Nakheel cuts 500 jobs - Real Estate - ArabianBusiness.com


----------



## Maz25 (Jul 6, 2008)

This is just the calm before the storm!!! The UAE construction industry is in such a mess at the moment that more layoffs will almost certainly follow.  It's ridiculous that the Government is still trying to hide this problem from everyone - maybe some corrective action to stabilise the economy and then start building it back up might help!! The UAE has no experience of dealing with even a minor slowdown - banks have literally stopped lending money in Dubai. If they look next door in AD, a new mortgage company has just opened and this will help to bring confidence in the market. Economic recession does not mean stop lending completely - it just means be more careful who you lend your money to. Things are still expensive in the shop, even more so now that the pound has started dipping below 5 AED - maybe shops should take this as a cue to start lowering their prices and bring customers back in - there is only so long you can browse before you start staying at home completely!!


----------



## cadas (Sep 18, 2008)

I work in construction and yesterday had a real heart in mouth moment; the regional partner came to visit and after the usual pleasantries he asked me to step into the Boardroom for a chat.
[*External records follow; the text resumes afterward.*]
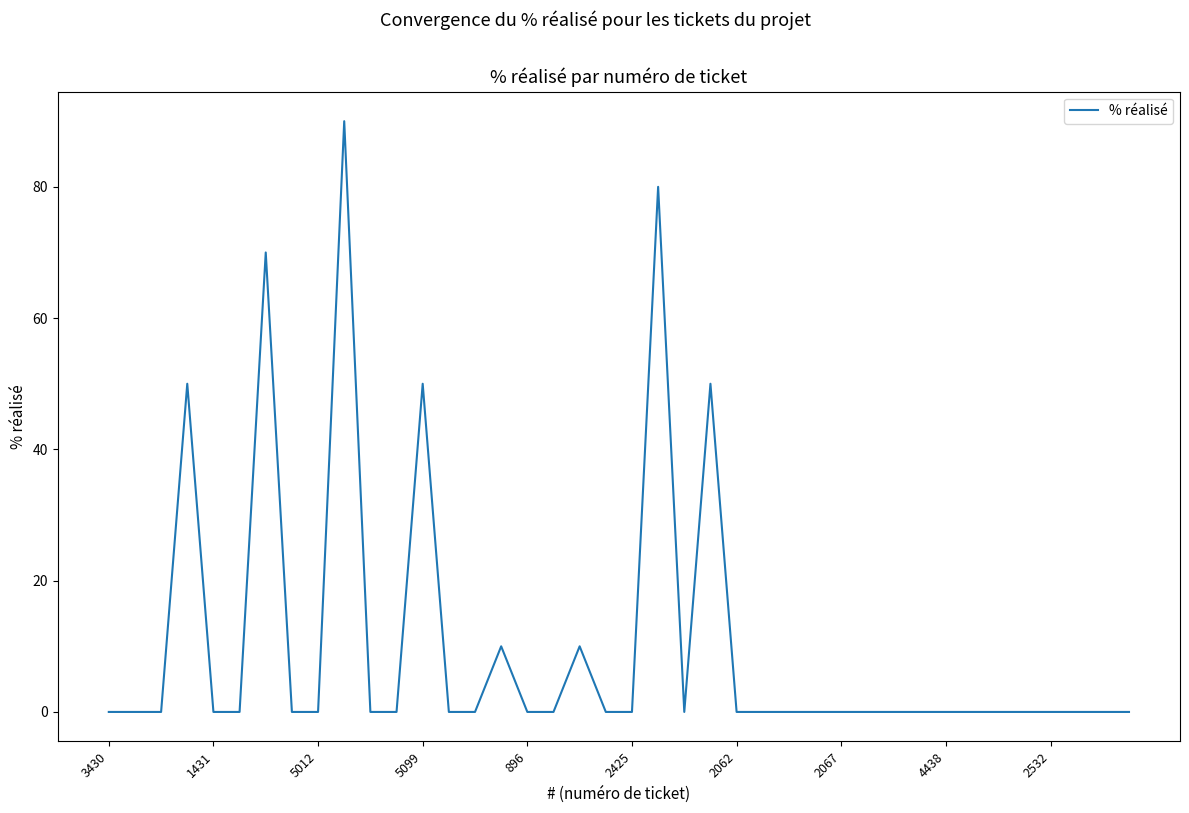

Reading left to right, what are all the values shown in this chart?

0	0	0	50	0	0	70	0	0	90	0	0	50	0	0	10	0	0	10	0	0	80	0	50	0	0	0	0	0	0	0	0	0	0	0	0	0	0	0	0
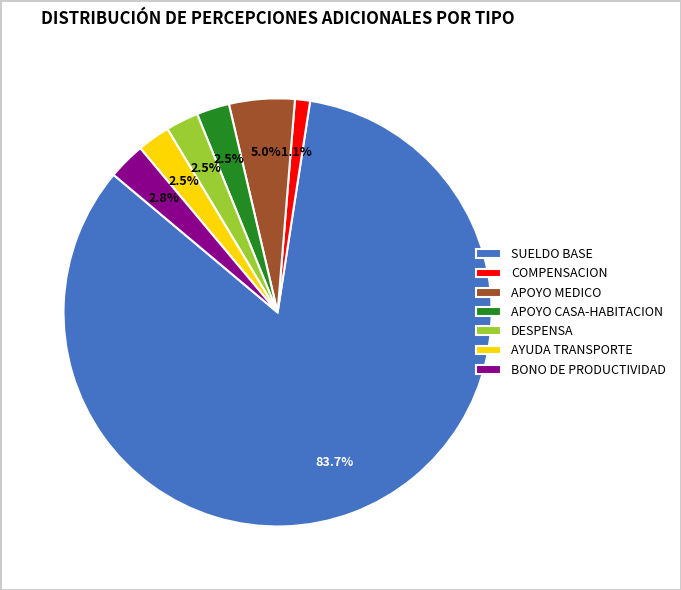

Approximately how many times larger is the value at AYUDA TRANSPORTE compared to APOYO MEDICO?

0.5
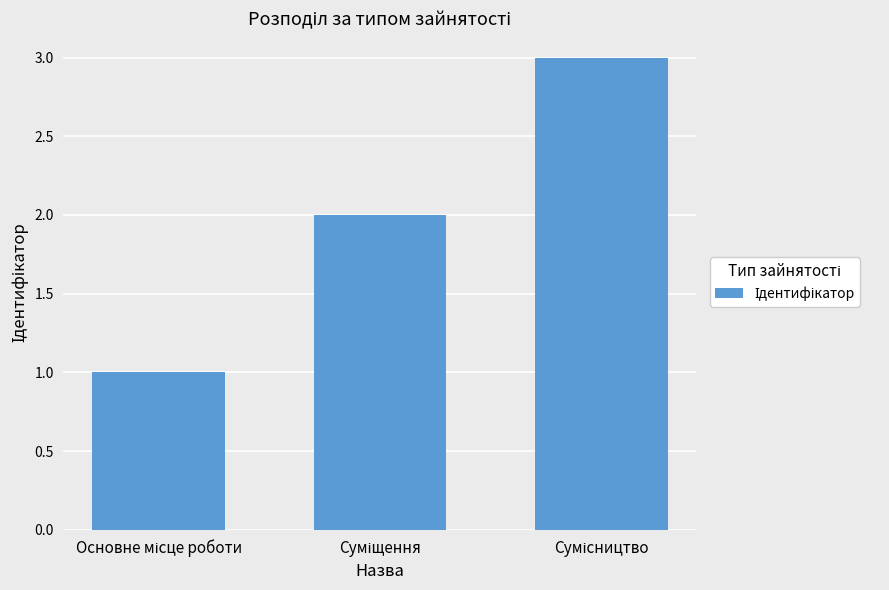

What is the sum of all values?

6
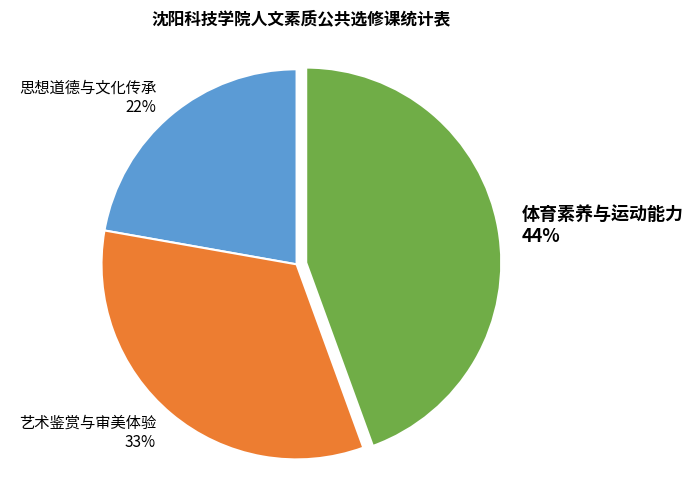

What is the ratio of the value at 体育素养与运动能力 to the value at 思想道德与文化传承?

2.0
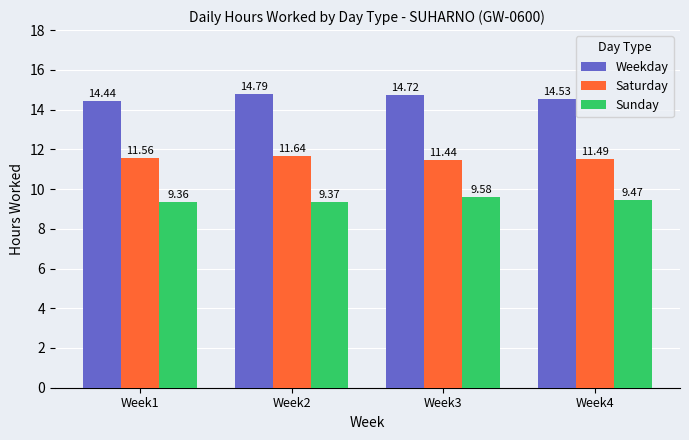

At which category does the chart reach its minimum across all series?

Week1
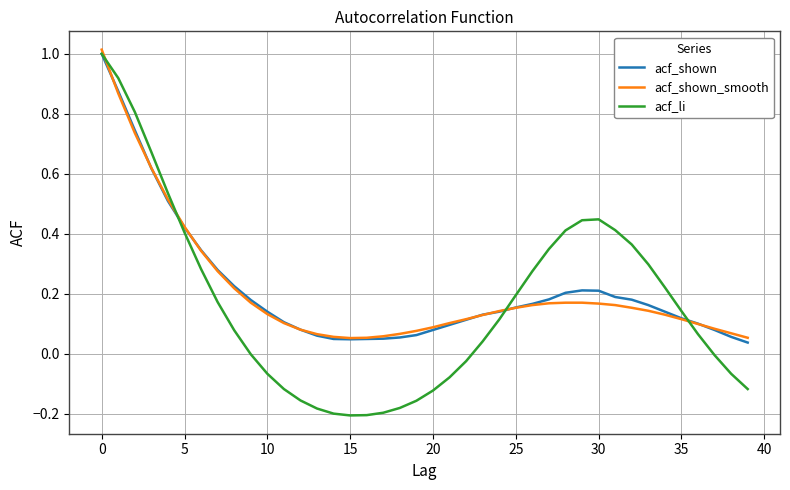

Count the number of data series in this chart.

3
I'd thought I was relatively safe right up to that point, but I suddenly thought 'oh c**p' here we go.

Walked out with a pay rise...........

really odd feeling.


----------



## Whoppit (Dec 15, 2008)

mayotom said:


> Has anybody heard from people in Damac today,, I talked to a friend who got let go this afternoon, they have closed his office and others,,
> 
> It looks like over 150 people will be let go today..
> 
> ...



Thats not alll i have been doing my research and in the build up christmas to there where loads.
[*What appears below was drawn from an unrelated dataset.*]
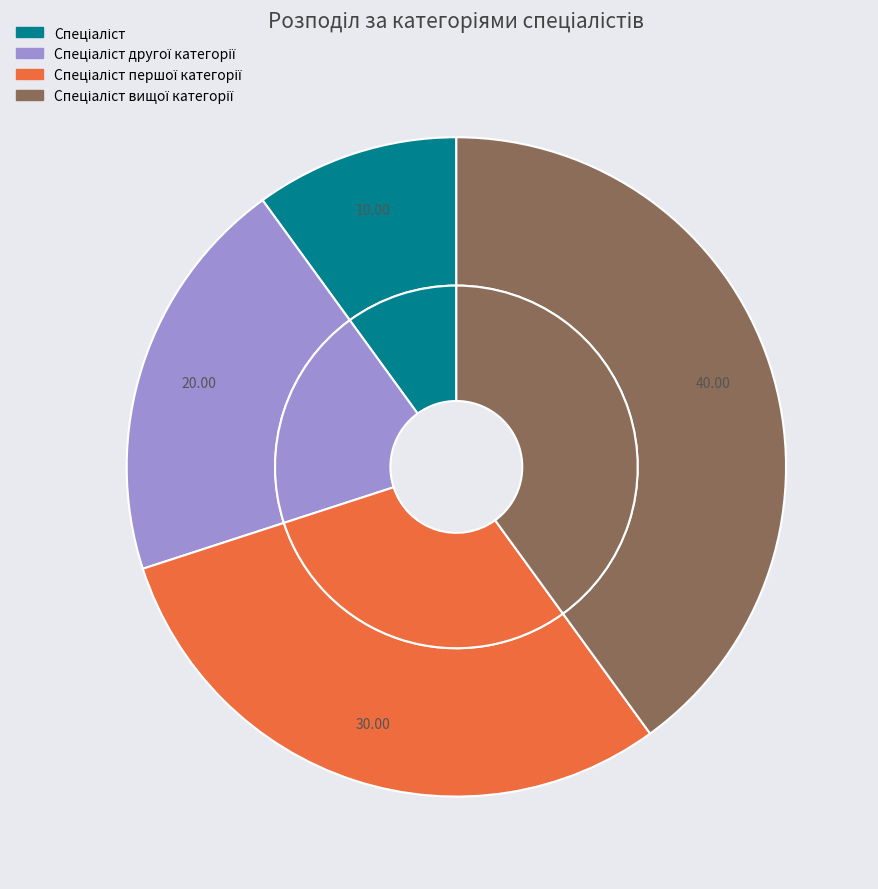

Is Спеціаліст другої категорії the majority of the pie?

No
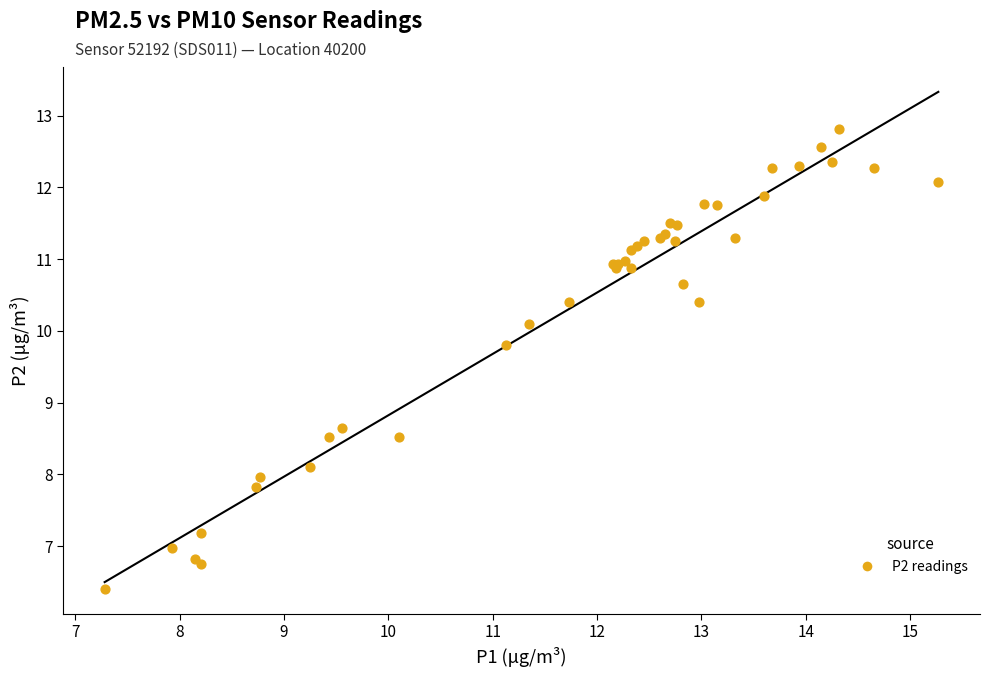

What Y value in the scatter plot is closest to 9?

8.7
I have been hearing lot's about people just having to get out the country because no work no visa. Cars being dumped at airports. 3 month waits for furniture cargo. bleek very bleek..


----------



## nm62 (Dec 11, 2008)

Khaleej Times Online - Damac Cuts 45-50 Jobs in a Day


----------



## Whoppit (Dec 15, 2008)

mayotom said:


> Has anybody heard from people in Damac today,, I talked to a friend who got let go this afternoon, they have closed his office and others,,
> 
> It looks like over 150 people will be let go today..
> 
> ...


Hey all!!!!

I work for ARCADIS-APS. Although we are holding fire on recruitment at the moment. If you or anyone you know are Quantity surveyors or PM's looking out for a role. I am putting together a database of candidates for when we start recruiting..

Just send me an email on here with a way we can get in contact and we can take it from there.


----------



## greatexpectations (Aug 5, 2008)

gulp - nothing but bad news...
`


----------



## Whoppit (Dec 15, 2008)

greatexpectations said:


> gulp - nothing but bad news...
> `


Ok it's not looking all roses. But hey there is still work if you look in the right places. i.e drop me a line if you are or know of any QS or PM's who are looking. I can't promise a job but i can add you my database. Should a job come up!


----------



## Xpat (Nov 12, 2008)

Whoppit said:


> Ok it's not looking all roses. But hey there is still work if you look in the right places. i.e drop me a line if you are or know of any QS or PM's who are looking. I can't promise a job but i can add you my database. Should a job come up!


Do u only hire QS? Any other jobs?


----------



## Whoppit (Dec 15, 2008)

Xpat said:


> Do u only hire QS? Any other jobs?


At the moment only QS's and PM's, all levels. We are a construction consultancy.


----------



## Ogri750 (Feb 14, 2008)

Is it only civils or do you include MEP in your recruitment?


----------